JAMBI — Iran menjadi tim dengan pengalaman paling pahit di Piala Dunia 2026. Meski turnamen digelar di AS, skuad asuhan Ghalenoei dipaksa bermarkas di Meksiko dan hanya diizinkan masuk wilayah AS beberapa jam sebelum kick-off.
Pertama Lawan Selandia Baru: Hanya Beberapa Jam di AS
Pada laga perdana melawan Selandia Baru, rombongan Iran tiba di AS hanya beberapa jam sebelum pertandingan dimulai. Begitu peluit panjang berbunyi, mereka langsung diperintahkan keluar dari AS.
Ghalenoei melaporkan situasi ini ke Presiden FIFA Gianni Infantino. Infantino berjanji akan memberikan fasilitas lebih baik untuk laga selanjutnya.
Lawan Belgia: Waktu 16 Jam dengan Pengawasan Super Ketat
Menjelang duel melawan Belgia, Iran mendapat kelonggaran—bisa masuk AS sehari sebelum laga, tapi tak sampai 24 jam. Tepatnya, mereka hanya diberi waktu 16 jam.

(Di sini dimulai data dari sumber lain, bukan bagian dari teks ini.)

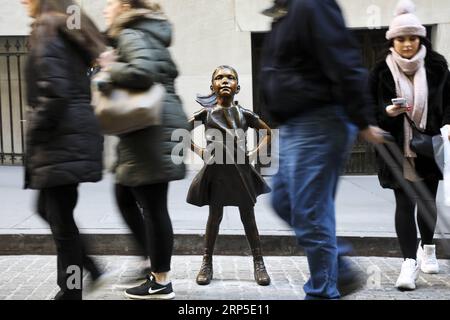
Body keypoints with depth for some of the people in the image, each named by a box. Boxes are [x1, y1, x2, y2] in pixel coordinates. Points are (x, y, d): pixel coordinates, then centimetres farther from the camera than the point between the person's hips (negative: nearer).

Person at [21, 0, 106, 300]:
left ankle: (70, 291, 6)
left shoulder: (47, 31, -9)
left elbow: (54, 91, -20)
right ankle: (89, 268, 20)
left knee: (60, 219, -2)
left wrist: (35, 131, -9)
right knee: (49, 209, 18)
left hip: (62, 137, -9)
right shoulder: (75, 32, 18)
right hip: (78, 133, 9)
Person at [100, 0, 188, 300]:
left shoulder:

Selama masa persiapan itu, tim pengamanan AS mengawasi pergerakan Mehdi Taremi dan kawan-kawan secara ketat. Ghalenoei menyebut kondisi ini membuat fokus pemain terganggu.
Seruan Ghalenoei: Diam Bukan Berarti Setuju
"Saya meminta kepada 47 pelatih lainnya, dan tidak satu pun dari mereka yang menjawab saya," kata Ghalenoei, dikutip dari Yahoo News.
Pelatih berusia 60 tahun itu menegaskan, protesnya murni soal perlakuan, bukan soal politik. "Kami di sini untuk sepak bola, bukan politik, dan kita menegaskan itu lagi. Keluhan kita adalah tentang cara mereka [AS] memperlakukan kami," ujarnya.
Ghalenoei memahami semua pelatih sedang fokus pada tim masing-masing. Tapi ia berharap solidaritas tetap ada. "Jika saya melihat tim lain diperlakukan seperti kita, saya akan mengatakan sesuatu," tegasnya.
FIFA Janji Perbaiki Fasilitas, Tapi Nasib Iran Belum Jelas
Infantino sudah berjanji memberikan akomodasi lebih baik untuk sisa turnamen. Namun hingga berita ini diturunkan, belum ada perubahan signifikan yang dirasakan Iran.
Iran kini menjalani Piala Dunia 2026 dengan status tim buangan di negara tuan rumah sendiri—tinggal di Meksiko, bermain di AS, dan diawasi ketat seperti tersangka.